Nos últimos oito anos, os gauleses, sempre em sucessivas remodelações que pouco têm resultado, só terminaram na primeira metade da tabela numa ocasião (2017, quando foram terceiros), pelo que a pressão dos media franceses vai certamente fazer-se sentir sobre Galthié, que sem hesitar nem olhar a dinheiro se rodeou de uma equipa técnica de luxo, à qual foi acrescentado o inglês Shaun Edwards, um dos melhores técnicos de defesa do mundo e que esteve ao serviço de Gales nos último 12 anos.

Com os olhos postos no próximo Mundial, que terá lugar no hexágono em 2023, o antigo capitão dos Les Bleus revolucionou a lista de convocados e chamou 19 estreantes entre os 42 do lote inicial, com diversos jovens campeões do mundo sub-20 em 2018 e 2019, designando surpreendentemente como novo capitão o gigante flanqueador do Toulon (1,99m/108 kg) Charles Ollivon, 26 anos, que soma apenas 11 internacionalizações e nunca foi titular no Torneio!

"Temos uma equipa inexperiente mas isso não nos vais impedir de ser ambiciosos", afirma Galthié, ao mesmo tempo que assume a responsabilidade de "unir todo o râguebi francês à volta do seu principal quinze e devolver a França ao topo".

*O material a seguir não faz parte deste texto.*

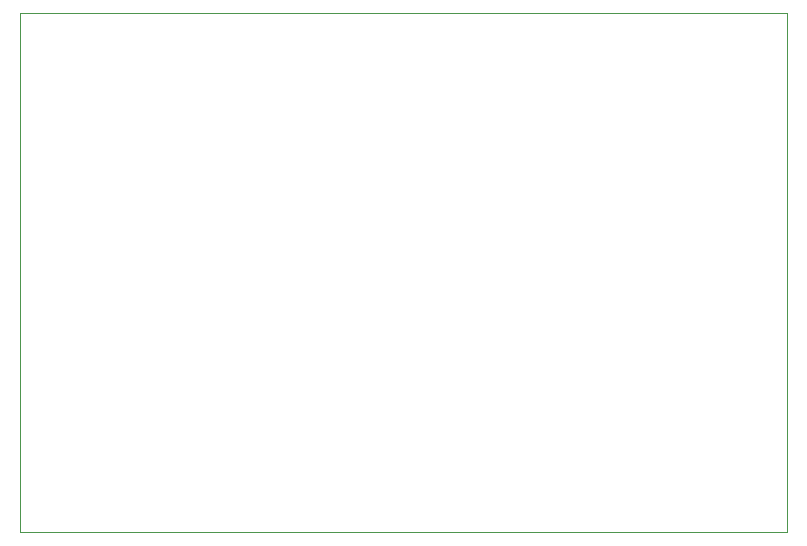
<source format=gm1>
G04 #@! TF.GenerationSoftware,KiCad,Pcbnew,8.0.0*
G04 #@! TF.CreationDate,2024-04-09T13:51:30-05:00*
G04 #@! TF.ProjectId,esp32_example,65737033-325f-4657-9861-6d706c652e6b,rev?*
G04 #@! TF.SameCoordinates,Original*
G04 #@! TF.FileFunction,Profile,NP*
%FSLAX46Y46*%
G04 Gerber Fmt 4.6, Leading zero omitted, Abs format (unit mm)*
G04 Created by KiCad (PCBNEW 8.0.0) date 2024-04-09 13:51:30*
%MOMM*%
%LPD*%
G01*
G04 APERTURE LIST*
G04 #@! TA.AperFunction,Profile*
%ADD10C,0.100000*%
G04 #@! TD*
G04 APERTURE END LIST*
D10*
X163340000Y-37970000D02*
X228320000Y-37970000D01*
X228320000Y-81950000D01*
X163340000Y-81950000D01*
X163340000Y-37970000D01*
M02*

</source>
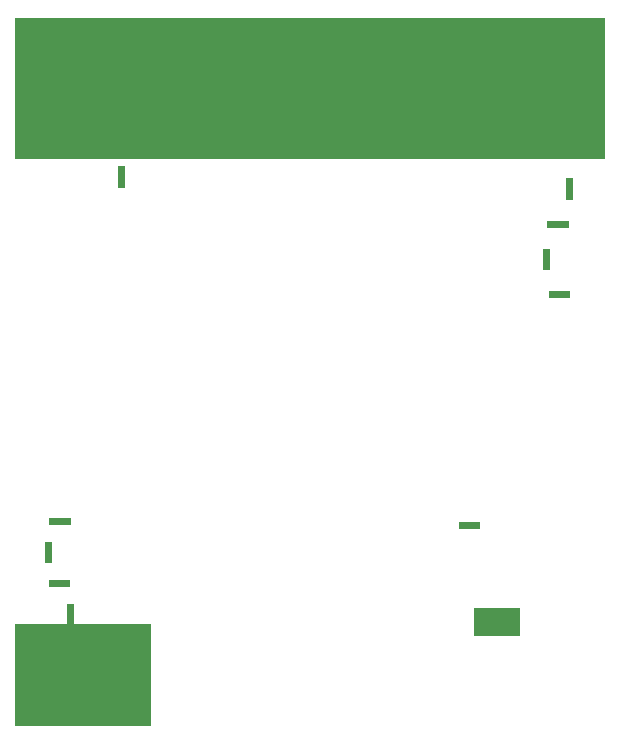
<source format=gbr>
G04*
G04 #@! TF.GenerationSoftware,Altium Limited,Altium Designer,25.8.1 (18)*
G04*
G04 Layer_Color=16711935*
%FSLAX25Y25*%
%MOIN*%
G70*
G04*
G04 #@! TF.SameCoordinates,505960B2-D5C5-487F-9968-D24D6DC54575*
G04*
G04*
G04 #@! TF.FilePolarity,Positive*
G04*
G01*
G75*
%ADD81R,0.45276X0.33858*%
%ADD82R,0.15800X0.09500*%
G36*
X18628Y67116D02*
X11541D01*
Y69479D01*
X18628D01*
Y67116D01*
D02*
G37*
G36*
X155118Y65748D02*
X148031D01*
Y68110D01*
X155118D01*
Y65748D01*
D02*
G37*
G36*
X12348Y54410D02*
X9986D01*
Y61497D01*
X12348D01*
Y54410D01*
D02*
G37*
G36*
X18511Y46472D02*
X11424D01*
Y48835D01*
X18511D01*
Y46472D01*
D02*
G37*
G36*
X19748Y33810D02*
X17386D01*
Y40897D01*
X19748D01*
Y33810D01*
D02*
G37*
G36*
X196850Y188976D02*
X0D01*
Y208661D01*
Y236221D01*
X196850D01*
Y188976D01*
D02*
G37*
G36*
X36614Y179528D02*
X34252D01*
Y186614D01*
X36614D01*
Y179528D01*
D02*
G37*
G36*
X186221Y175591D02*
X183858D01*
Y182677D01*
X186221D01*
Y175591D01*
D02*
G37*
G36*
X184646Y166142D02*
X177559D01*
Y168504D01*
X184646D01*
Y166142D01*
D02*
G37*
G36*
X178347Y151969D02*
X175984D01*
Y159055D01*
X178347D01*
Y151969D01*
D02*
G37*
G36*
X185039Y142618D02*
X177953D01*
Y144981D01*
X185039D01*
Y142618D01*
D02*
G37*
D81*
X22638Y16929D02*
D03*
D82*
X160669Y34767D02*
D03*
M02*

</source>
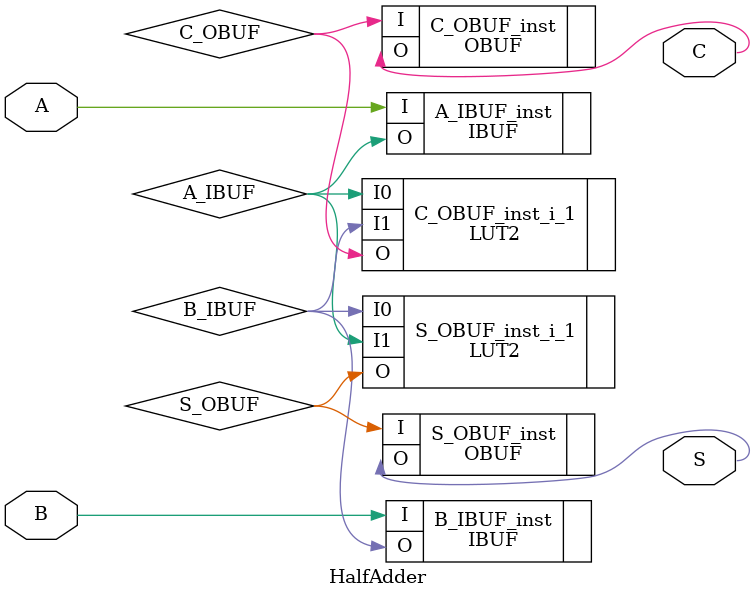
<source format=v>

(* STRUCTURAL_NETLIST = "yes" *)
module HalfAdder
   (A,
    B,
    S,
    C);
  input A;
  input B;
  output S;
  output C;

  wire A;
  wire A_IBUF;
  wire B;
  wire B_IBUF;
  wire C;
  wire C_OBUF;
  wire S;
  wire S_OBUF;

  IBUF A_IBUF_inst
       (.I(A),
        .O(A_IBUF));
  IBUF B_IBUF_inst
       (.I(B),
        .O(B_IBUF));
  OBUF C_OBUF_inst
       (.I(C_OBUF),
        .O(C));
  (* SOFT_HLUTNM = "soft_lutpair0" *) 
  LUT2 #(
    .INIT(4'h8)) 
    C_OBUF_inst_i_1
       (.I0(A_IBUF),
        .I1(B_IBUF),
        .O(C_OBUF));
  OBUF S_OBUF_inst
       (.I(S_OBUF),
        .O(S));
  (* SOFT_HLUTNM = "soft_lutpair0" *) 
  LUT2 #(
    .INIT(4'h6)) 
    S_OBUF_inst_i_1
       (.I0(B_IBUF),
        .I1(A_IBUF),
        .O(S_OBUF));
endmodule

</source>
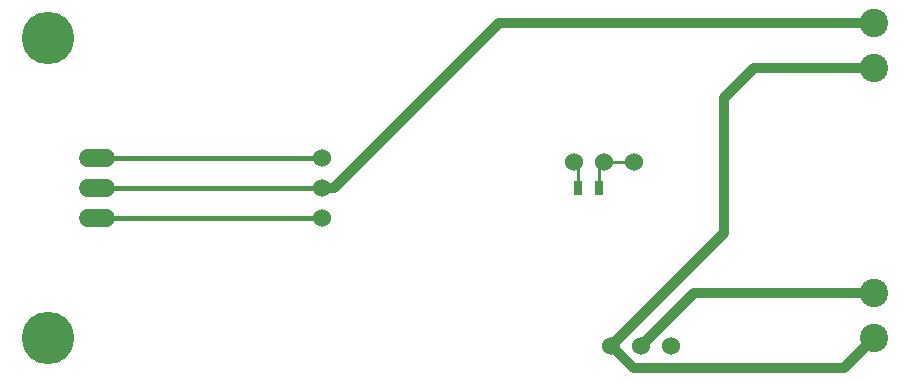
<source format=gtl>
G75*
G70*
%OFA0B0*%
%FSLAX24Y24*%
%IPPOS*%
%LPD*%
%AMOC8*
5,1,8,0,0,1.08239X$1,22.5*
%
%ADD10C,0.0600*%
%ADD11C,0.1750*%
%ADD12C,0.0602*%
%ADD13R,0.0315X0.0472*%
%ADD14C,0.0945*%
%ADD15C,0.0160*%
%ADD16C,0.0320*%
%ADD17C,0.0100*%
D10*
X006550Y007600D02*
X007150Y007600D01*
X007150Y008600D02*
X006550Y008600D01*
X006550Y009600D02*
X007150Y009600D01*
D11*
X005200Y003600D03*
X005200Y013600D03*
D12*
X014350Y009600D03*
X014350Y008600D03*
X014350Y007600D03*
X022725Y009475D03*
X023725Y009475D03*
X024725Y009475D03*
X024975Y003350D03*
X023975Y003350D03*
X025975Y003350D03*
D13*
X023579Y008600D03*
X022871Y008600D03*
D14*
X032725Y005100D03*
X032725Y003600D03*
X032725Y012600D03*
X032725Y014100D03*
D15*
X014350Y009600D02*
X006850Y009600D01*
X006850Y008600D02*
X014350Y008600D01*
X014350Y007600D02*
X006850Y007600D01*
D16*
X014350Y008600D02*
X014725Y008600D01*
X020225Y014100D01*
X032725Y014100D01*
X032725Y012600D02*
X028725Y012600D01*
X027725Y011600D01*
X027725Y007100D01*
X023975Y003350D01*
X024725Y002600D01*
X031725Y002600D01*
X032725Y003600D01*
X032725Y005100D02*
X026725Y005100D01*
X024975Y003350D01*
D17*
X023579Y008600D02*
X023579Y009329D01*
X023725Y009475D01*
X024725Y009475D01*
X022871Y009329D02*
X022871Y008600D01*
X022871Y009329D02*
X022725Y009475D01*
M02*

</source>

O jogo inicial em casa com a vice-campeã mundial Inglaterra irá dar o tom para o restante torneio numa equipa onde a charneira será formada pelo jovem par de médios Antoine Dupont e Romain Ntamack, e que contará, nas linhas atrasadas, com dois jogadores a fazerem uma época fabulosa, mesmo a nível europeu: Virimi Vakatawa e Teddy Thomas.

Itália órfã de Parisse

Depois de ter, mais uma vez, ficado fora dos quartos-de-final do Mundial - nunca os transalpinos atingiram essa fase nas suas nove presenças -, o irlandês Conor O'Shea demitiu-se em novembro do cargo de selecionador, obrigando a federação italiana a uma urgente busca que redundou no antigo internacional sul-africano Franco Smith, bom conhecedor da realidade italiana já que que terminou a carreira como jogador no Treviso, equipa que treinou entre 2007 e 2013.

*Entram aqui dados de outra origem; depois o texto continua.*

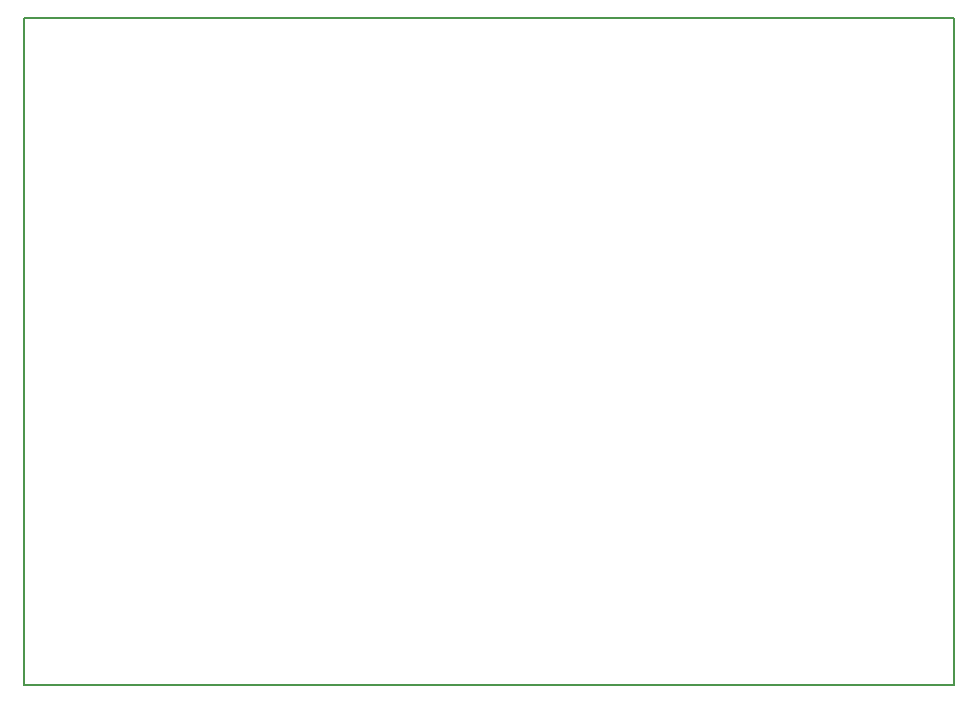
<source format=gbr>
G04 #@! TF.GenerationSoftware,KiCad,Pcbnew,5.1.5-52549c5~86~ubuntu19.10.1*
G04 #@! TF.CreationDate,2020-05-08T07:49:48-07:00*
G04 #@! TF.ProjectId,tipi,74697069-2e6b-4696-9361-645f70636258,2*
G04 #@! TF.SameCoordinates,Original*
G04 #@! TF.FileFunction,Profile,NP*
%FSLAX46Y46*%
G04 Gerber Fmt 4.6, Leading zero omitted, Abs format (unit mm)*
G04 Created by KiCad (PCBNEW 5.1.5-52549c5~86~ubuntu19.10.1) date 2020-05-08 07:49:48*
%MOMM*%
%LPD*%
G04 APERTURE LIST*
%ADD10C,0.150000*%
G04 APERTURE END LIST*
D10*
X35560000Y-155575000D02*
X35560000Y-99060000D01*
X114300000Y-155575000D02*
X35560000Y-155575000D01*
X114300000Y-99060000D02*
X114300000Y-155575000D01*
X35560000Y-99060000D02*
X114300000Y-99060000D01*
M02*

</source>
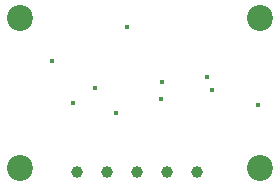
<source format=gbr>
%TF.GenerationSoftware,KiCad,Pcbnew,5.1.5+dfsg1-2~bpo10+1*%
%TF.CreationDate,Date%
%TF.ProjectId,Gesture Sensor,47657374-7572-4652-9053-656e736f722e,rev?*%
%TF.SameCoordinates,Original*%
%TF.FileFunction,Plated,1,2,PTH,Drill*%
%TF.FilePolarity,Positive*%
%FSLAX46Y46*%
G04 Gerber Fmt 4.6, Leading zero omitted, Abs format (unit mm)*
G04 Created by KiCad*
%MOMM*%
%LPD*%
G04 APERTURE LIST*
%TA.AperFunction,ViaDrill*%
%ADD10C,0.400000*%
%TD*%
%TA.AperFunction,ComponentDrill*%
%ADD11C,1.000000*%
%TD*%
%TA.AperFunction,ComponentDrill*%
%ADD12C,2.200000*%
%TD*%
G04 APERTURE END LIST*
D10*
X136093200Y-51892200D03*
X137845800Y-55473600D03*
X139725400Y-54178200D03*
X141528800Y-56311800D03*
X142417800Y-49072800D03*
X145313400Y-55118000D03*
X145389600Y-53695600D03*
X149225000Y-53314600D03*
X149631400Y-54406800D03*
X153543000Y-55651400D03*
D11*
%TO.C,J1*%
X138190000Y-61310000D03*
X140730000Y-61310000D03*
X143270000Y-61310000D03*
X145810000Y-61310000D03*
X148350000Y-61310000D03*
D12*
%TO.C,H4*%
X133350000Y-60960000D03*
%TO.C,H1*%
X153670000Y-48260000D03*
%TO.C,H2*%
X153670000Y-60960000D03*
%TO.C,H3*%
X133350000Y-48260000D03*
M02*

</source>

O ex-springbok dirigia agora os sul-africanos dos Cheetahs na Guiness Pro 14 e reconhece que a Itália vai ter de virar uma nova página no ano que verá Sergio Parisse, de 36 anos, e recordista com 69 jogos no torneio, dizer finalmente adeus, o que acontecerá na derradeira jornada na receção em Roma à Inglaterra.

Uma das primeiras alterações promovidas por Smith foi precisamente escolher uma estrutura de jogadores mais experientes para preencherem a falta do veterano capitão - formada por sete atletas, o que mostra bem a influência e importância de Parisse - numa equipa irregular, sem chama e que não vence uma partida do Seis Nações desde 2015, quando foi a Edimburgo bater a Escócia (22-19) na 3.ª jornada desse ano.

Esta será a oportunidade para jovens como o asa Jake Polledri ou o defesa Matteo Minozzi (ausente por lesão em 2019) se afirmarem em definitivo numa equipa que depende muito da inspiração do médio de abertura Tommaso Allan.

Com apenas dois jogos em Roma, em que não triunfa desde 2013 para o torneio, a seleção italiana é mais uma vez a grande candidata à colher de pau do último classificado para juntar às 14 que já possui nas suas vitrinas.

Assim, em cinco dos próximos sete fins de semana e como se repete todos os anos desde 1883 (com a natural exceção do período das duas guerras mundiais), voltaremos a ver cinco magníficos estádios preenchidos por completo com adeptos, sem grupos organizados nem apetrechos pirotécnicos, mas conhecedores e civilizados, a vibrarem com os seus ídolos. Tudo regado por abundante cerveja no mais completo desportivismo e como fair play as usual.